**Task prompt**
Please give the count of lines in the listing underneath that hold "nose", leaving out everything else.

[[ Data for the task, beginning ]]

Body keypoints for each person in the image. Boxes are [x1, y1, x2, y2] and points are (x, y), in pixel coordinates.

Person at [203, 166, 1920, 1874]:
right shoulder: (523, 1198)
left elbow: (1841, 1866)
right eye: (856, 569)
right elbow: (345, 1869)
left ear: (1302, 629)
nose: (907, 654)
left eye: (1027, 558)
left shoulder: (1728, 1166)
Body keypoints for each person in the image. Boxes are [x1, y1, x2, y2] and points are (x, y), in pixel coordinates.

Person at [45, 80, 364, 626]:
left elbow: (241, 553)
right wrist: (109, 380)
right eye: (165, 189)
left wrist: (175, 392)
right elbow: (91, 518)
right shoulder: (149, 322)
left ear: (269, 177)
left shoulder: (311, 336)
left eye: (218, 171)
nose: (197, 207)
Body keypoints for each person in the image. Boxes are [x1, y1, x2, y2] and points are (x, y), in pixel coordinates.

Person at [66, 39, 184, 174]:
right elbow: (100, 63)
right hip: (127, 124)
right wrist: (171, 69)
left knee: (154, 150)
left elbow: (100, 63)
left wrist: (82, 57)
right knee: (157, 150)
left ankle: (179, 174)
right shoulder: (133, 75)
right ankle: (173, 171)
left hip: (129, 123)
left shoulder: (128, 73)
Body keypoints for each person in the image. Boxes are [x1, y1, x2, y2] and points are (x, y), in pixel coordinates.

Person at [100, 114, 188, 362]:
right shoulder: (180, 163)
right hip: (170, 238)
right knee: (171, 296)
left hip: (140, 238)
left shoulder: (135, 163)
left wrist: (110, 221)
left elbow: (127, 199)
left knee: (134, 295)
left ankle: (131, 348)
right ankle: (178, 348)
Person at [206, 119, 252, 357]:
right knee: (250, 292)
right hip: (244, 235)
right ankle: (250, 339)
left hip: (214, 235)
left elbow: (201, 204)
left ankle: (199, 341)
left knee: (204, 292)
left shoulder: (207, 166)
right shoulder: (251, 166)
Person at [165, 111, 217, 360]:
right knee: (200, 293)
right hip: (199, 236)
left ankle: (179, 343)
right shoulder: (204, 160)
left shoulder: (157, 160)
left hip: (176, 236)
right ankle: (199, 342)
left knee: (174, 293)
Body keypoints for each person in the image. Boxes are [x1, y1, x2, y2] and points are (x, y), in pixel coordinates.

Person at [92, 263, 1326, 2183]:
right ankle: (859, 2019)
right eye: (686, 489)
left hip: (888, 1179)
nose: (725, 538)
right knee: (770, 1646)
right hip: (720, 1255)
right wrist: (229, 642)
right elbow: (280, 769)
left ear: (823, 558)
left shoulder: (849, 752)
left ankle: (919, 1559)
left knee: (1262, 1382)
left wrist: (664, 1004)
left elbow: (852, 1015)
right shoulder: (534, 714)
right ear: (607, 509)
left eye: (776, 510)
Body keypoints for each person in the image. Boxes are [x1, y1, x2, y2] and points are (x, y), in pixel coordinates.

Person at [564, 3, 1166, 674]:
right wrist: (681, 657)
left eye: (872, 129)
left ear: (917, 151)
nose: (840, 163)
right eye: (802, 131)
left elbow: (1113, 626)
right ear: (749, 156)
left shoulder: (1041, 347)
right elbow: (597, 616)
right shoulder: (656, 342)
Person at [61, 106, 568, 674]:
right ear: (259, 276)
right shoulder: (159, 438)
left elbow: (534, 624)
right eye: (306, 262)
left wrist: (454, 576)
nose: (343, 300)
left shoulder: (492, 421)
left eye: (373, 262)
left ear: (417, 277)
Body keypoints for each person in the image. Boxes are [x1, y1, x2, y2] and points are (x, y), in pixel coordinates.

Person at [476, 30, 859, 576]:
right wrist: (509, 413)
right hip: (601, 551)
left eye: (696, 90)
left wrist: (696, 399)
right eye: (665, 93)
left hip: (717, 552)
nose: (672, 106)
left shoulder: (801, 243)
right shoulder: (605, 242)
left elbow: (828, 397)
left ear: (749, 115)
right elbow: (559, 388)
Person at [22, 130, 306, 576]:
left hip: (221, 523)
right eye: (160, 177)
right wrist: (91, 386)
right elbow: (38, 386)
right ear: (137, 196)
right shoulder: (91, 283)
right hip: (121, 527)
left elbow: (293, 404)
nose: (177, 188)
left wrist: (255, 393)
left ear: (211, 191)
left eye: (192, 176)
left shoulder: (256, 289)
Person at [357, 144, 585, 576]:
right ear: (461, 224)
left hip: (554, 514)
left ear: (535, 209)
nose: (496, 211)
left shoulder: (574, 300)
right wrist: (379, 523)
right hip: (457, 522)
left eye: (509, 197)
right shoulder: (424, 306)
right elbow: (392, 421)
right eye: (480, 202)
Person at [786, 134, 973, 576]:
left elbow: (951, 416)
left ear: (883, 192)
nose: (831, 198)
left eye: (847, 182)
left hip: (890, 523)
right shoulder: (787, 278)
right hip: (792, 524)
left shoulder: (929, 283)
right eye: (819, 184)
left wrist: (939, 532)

[[ Data for the task, end ]]

**Exercise response**
9